En plus il est facile d'intégrer des fonctionnalités qui seraient horribles à développer en VBA, comme l'import de fichiers OFX pour pointer les mouvements dans un compte bancaire.
== Utilisabilité
Il est clair que ma solution uniquement basée sur un langage de programmation ne peut pas être mise entre les mains de gens "normaux".
Ah, vraiment ?
J'ai mis en place une solution analogue pour une plateforme de négociation de produits dérivés. L'expert fonctionnel élabore une liste de produits prédéfinis. Pour gagner du temps on a décidé de se passer de procédés biscornus comme l'import de feuilles Excel et de lui faire taper directement du code Java. Il y a IntelliJ IDEA sur la machine du gars, il sait faire un pull et un commit-and-push dans son repo perso sur GitHub. Il sait sur quel bouton appuyer pour tout construire et lancer la démo.
Comme la syntaxe est très simple et que l'éditeur montre les erreurs, on n'a jamais eu de souci de ce côté-là. Et s'il y a besoin de refactoriser c'est le programmeur qui le fait, après on se synchronise avec git.
On pourrait penser que le tableur est plus facile d'emploi du fait de la saisie interactive. Par exemple, il détecte certains formats invalides. Mais c'est très limité. Ce qu'on veut c'est un message d'erreur qui dise que la donnée X ne colle pas avec la donnée Y et pourquoi, et si c'est un peu compliqué ça ramène fatalement au traitement par lot.
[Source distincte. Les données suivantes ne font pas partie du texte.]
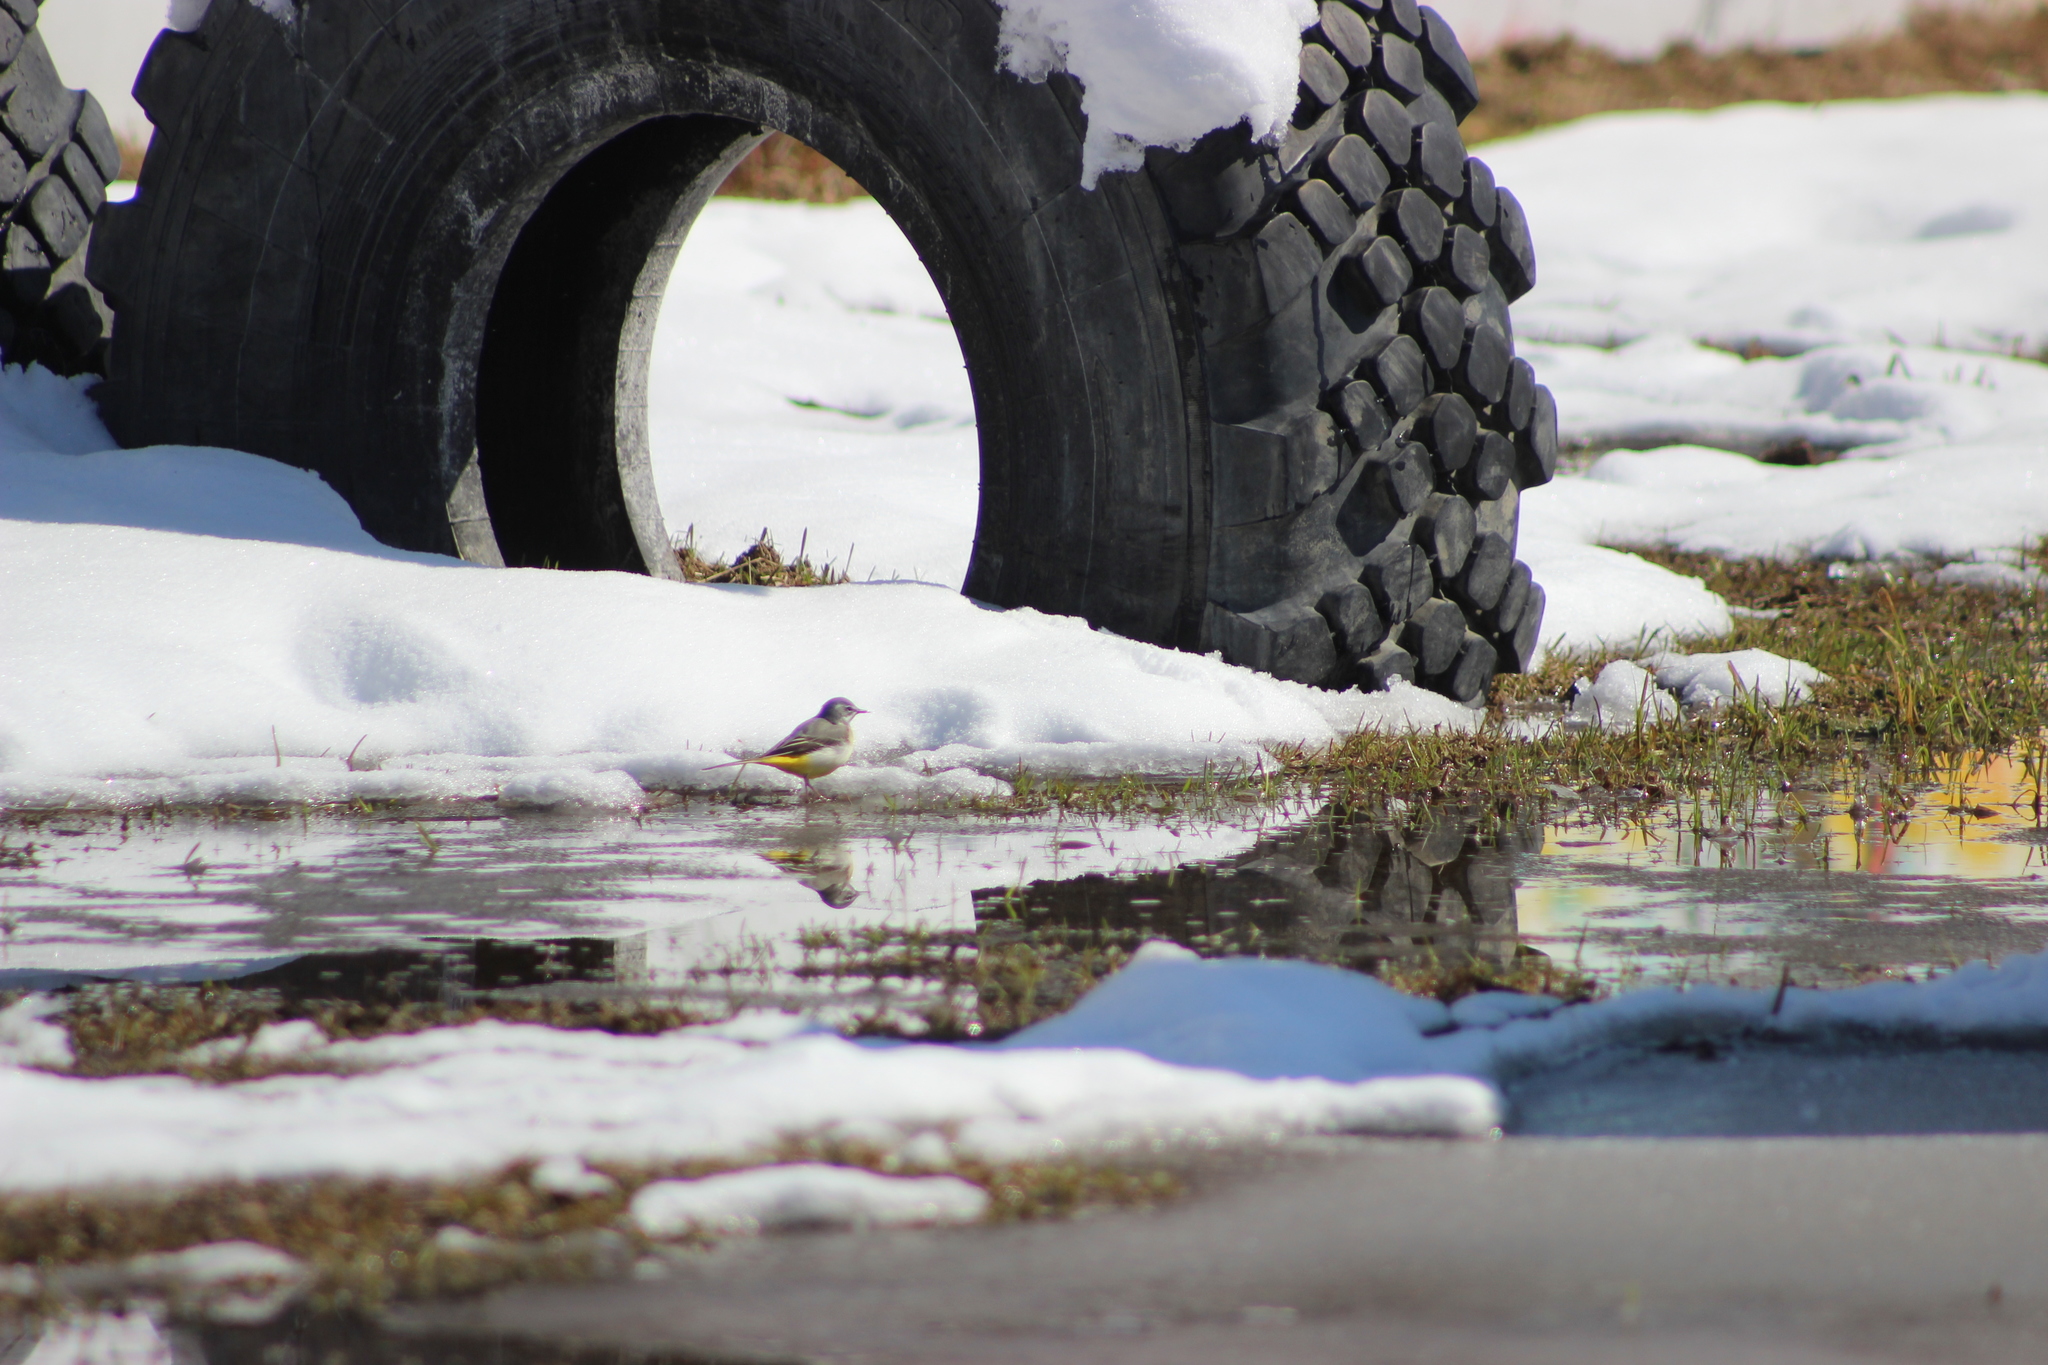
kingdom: Animalia
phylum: Chordata
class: Aves
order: Passeriformes
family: Motacillidae
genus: Motacilla
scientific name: Motacilla cinerea
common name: Grey wagtail
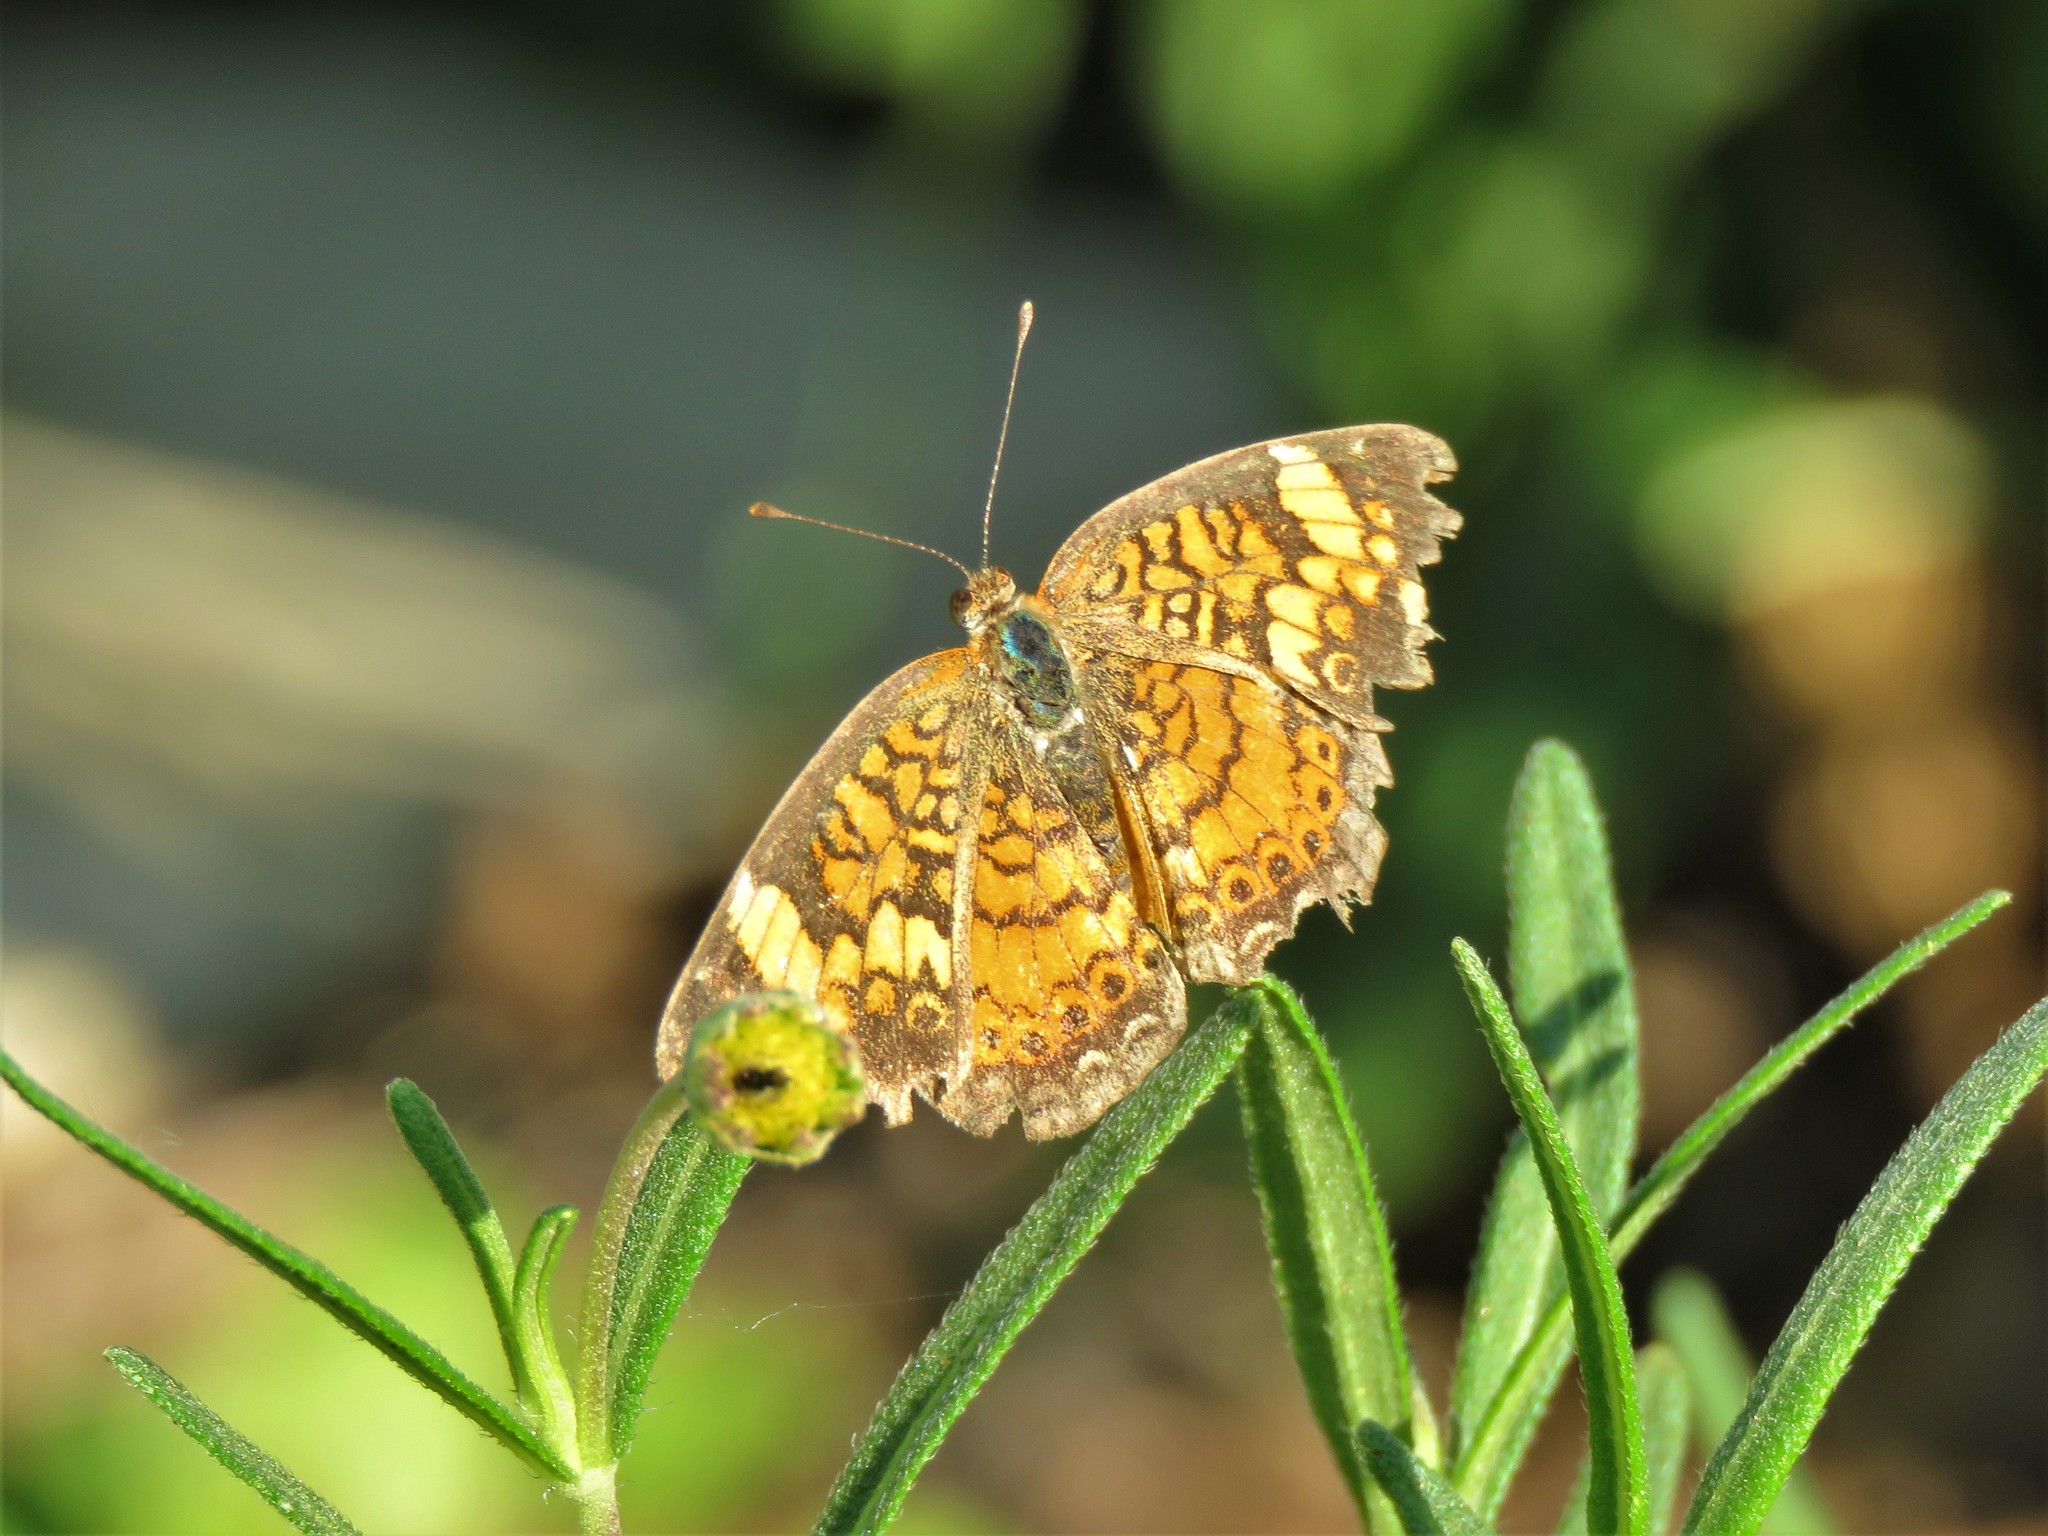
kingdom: Animalia
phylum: Arthropoda
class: Insecta
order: Lepidoptera
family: Nymphalidae
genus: Phyciodes
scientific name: Phyciodes phaon
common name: Phaon crescent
Il faut noter qu'en amont de ça un éditeur pleine page avec de la coloration syntaxique fournit déjà un retour d'erreur satisfaisant.
Donc Excel ne nous manque pas.
== Conclusion
IntelliJ IDEA est capable d'indexer des millions de symboles pour fournir une aide à la saisie. Autant que je sache il supporte la compilation différentielle. Comme on peut tester son code unitairement il y a moyen de vérifier que les rapports fonctionnent sans charger toutes les données. Si on a besoin de rapports sophistiqués, Kotlin est le meilleur langage généraliste du moment, réunissant tous les avantages de Java, Python et JavaScript. Et si on a besoin de jolis rapports, la bibliothèque "``kotlinx.html``"
fournit un langage de patronnage hors-pair pour du XML ou du HTML.
Depuis qu'elles existent, les suites bureautiques naviguent péniblement parmi des exigences contradictoires, la principale étant de faire croire à leurs utilisateurs qu'ils n'étaient pas des développeurs. Pendant ce temps là, les environnement de développement et les langages ont évolué, la mémoire disponible a formidablement augmenté. Pour automatiser des traitements on s'aperçoit que l'important c'est la restructuration, le versionnage et la testabilité, ce qui met hors-jeu les solutions de type base de donnée bureautique ou tableur.